*INSTRUCTIONS TO FOLLOW*: Leave out the pictures and restate the rest of the data exactly.

*SUPPLIED DATA*:

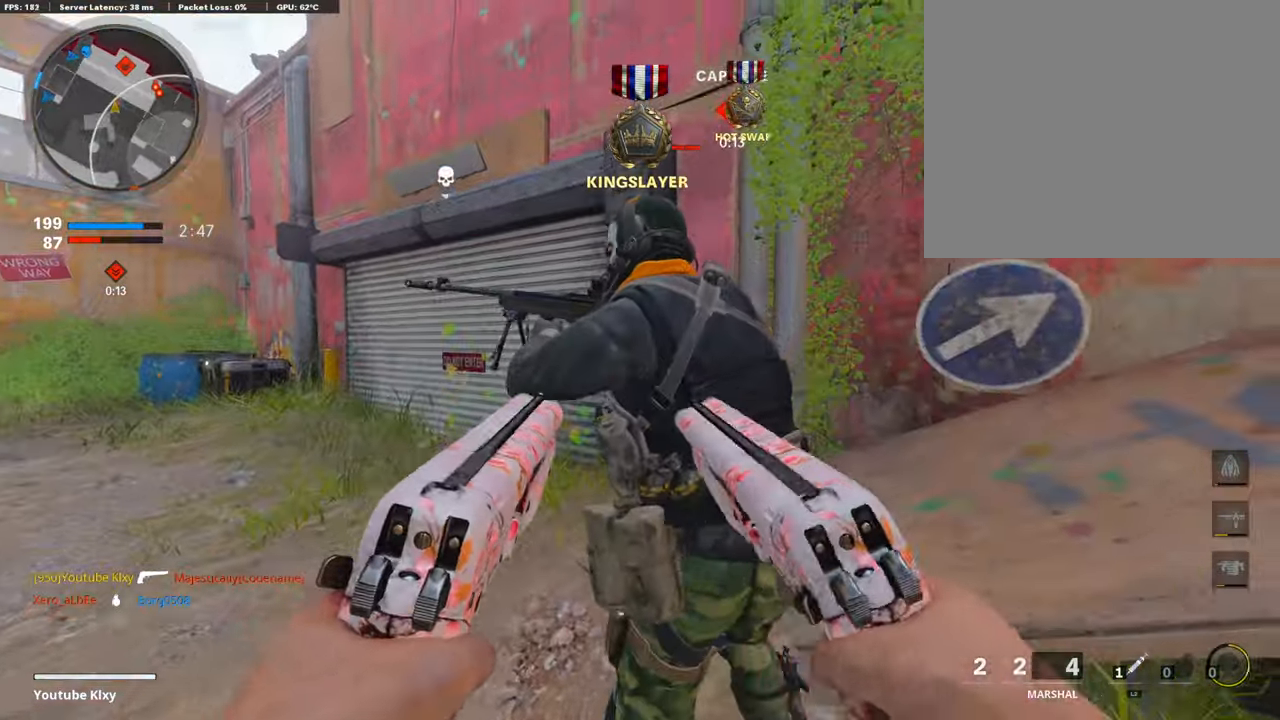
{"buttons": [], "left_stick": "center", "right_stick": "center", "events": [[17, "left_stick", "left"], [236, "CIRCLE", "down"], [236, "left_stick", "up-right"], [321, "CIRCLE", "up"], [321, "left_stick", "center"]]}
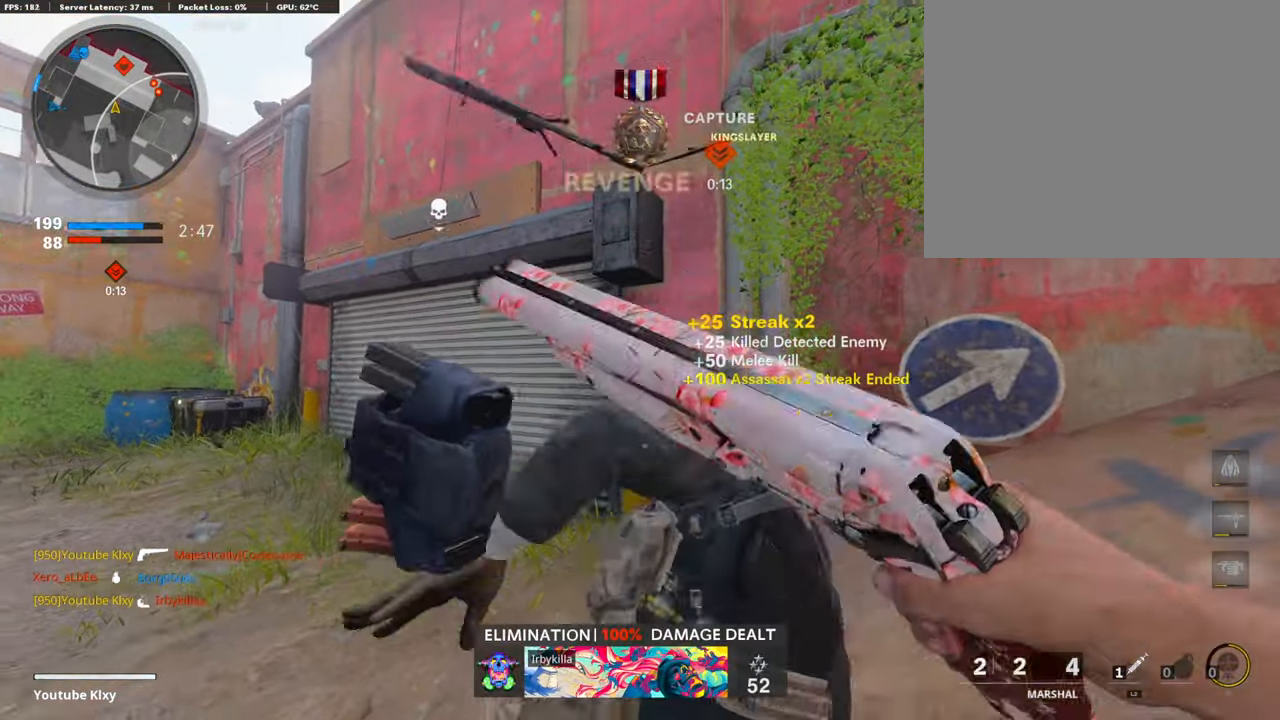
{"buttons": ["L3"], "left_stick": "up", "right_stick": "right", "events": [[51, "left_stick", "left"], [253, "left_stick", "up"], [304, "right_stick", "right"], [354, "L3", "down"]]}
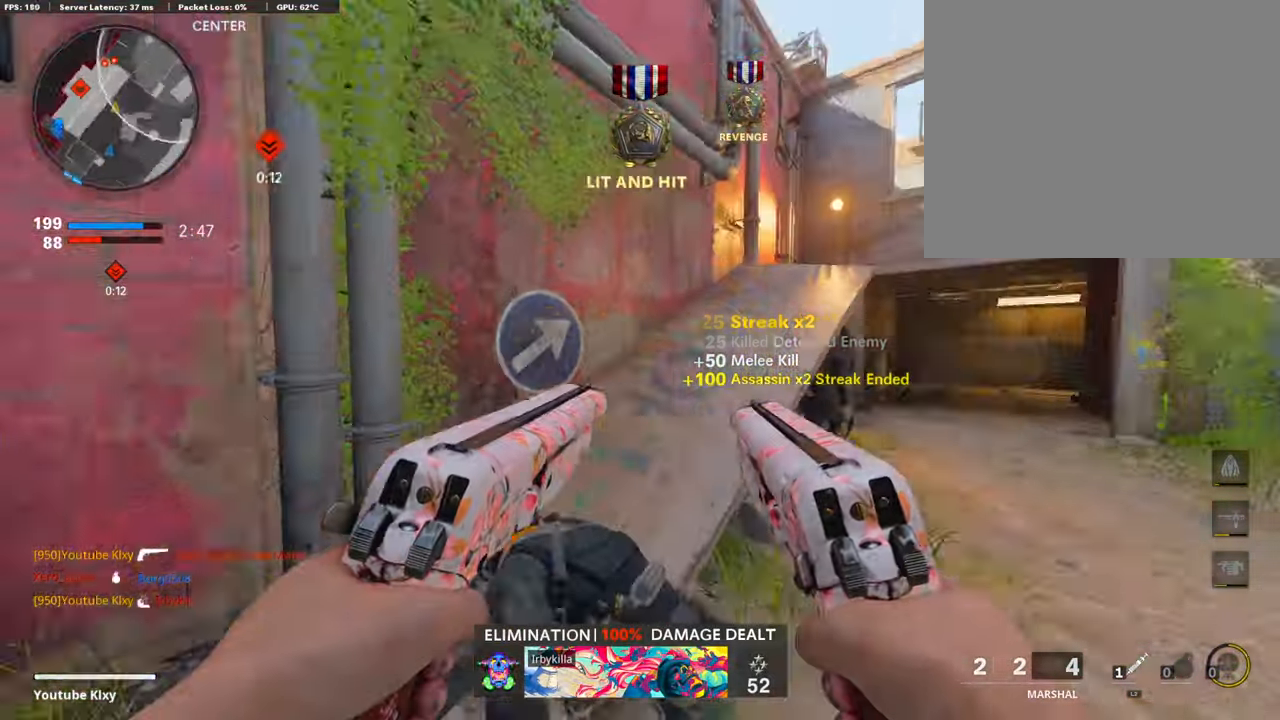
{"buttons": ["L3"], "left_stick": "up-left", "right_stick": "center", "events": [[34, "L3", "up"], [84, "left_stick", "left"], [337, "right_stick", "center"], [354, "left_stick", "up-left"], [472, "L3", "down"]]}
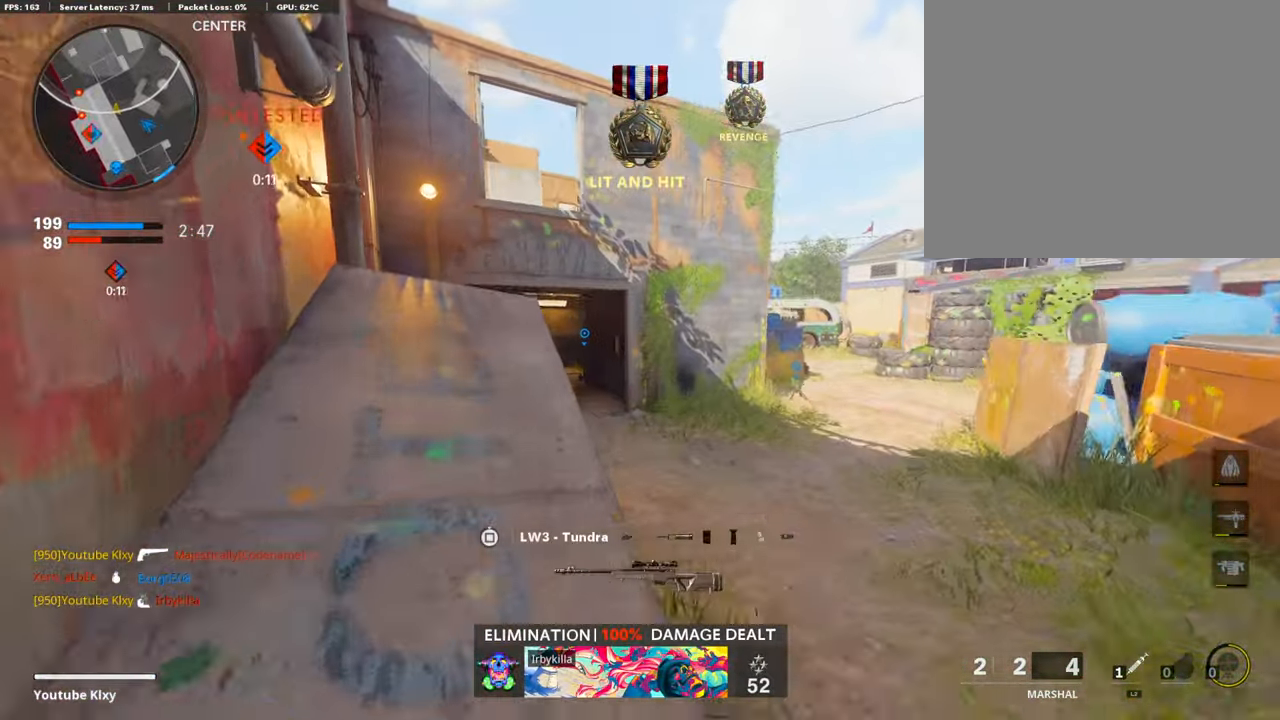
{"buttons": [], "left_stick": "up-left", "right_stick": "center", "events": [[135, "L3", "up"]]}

*ANSWER TO THIS EXERCISE*:
{"buttons": [], "left_stick": "center", "right_stick": "center", "events": [[17, "left_stick", "left"], [236, "CIRCLE", "down"], [236, "left_stick", "up-right"], [321, "CIRCLE", "up"], [321, "left_stick", "center"]]}
{"buttons": ["L3"], "left_stick": "up", "right_stick": "right", "events": [[51, "left_stick", "left"], [253, "left_stick", "up"], [304, "right_stick", "right"], [354, "L3", "down"]]}
{"buttons": ["L3"], "left_stick": "up-left", "right_stick": "center", "events": [[34, "L3", "up"], [84, "left_stick", "left"], [337, "right_stick", "center"], [354, "left_stick", "up-left"], [472, "L3", "down"]]}
{"buttons": [], "left_stick": "up-left", "right_stick": "center", "events": [[135, "L3", "up"]]}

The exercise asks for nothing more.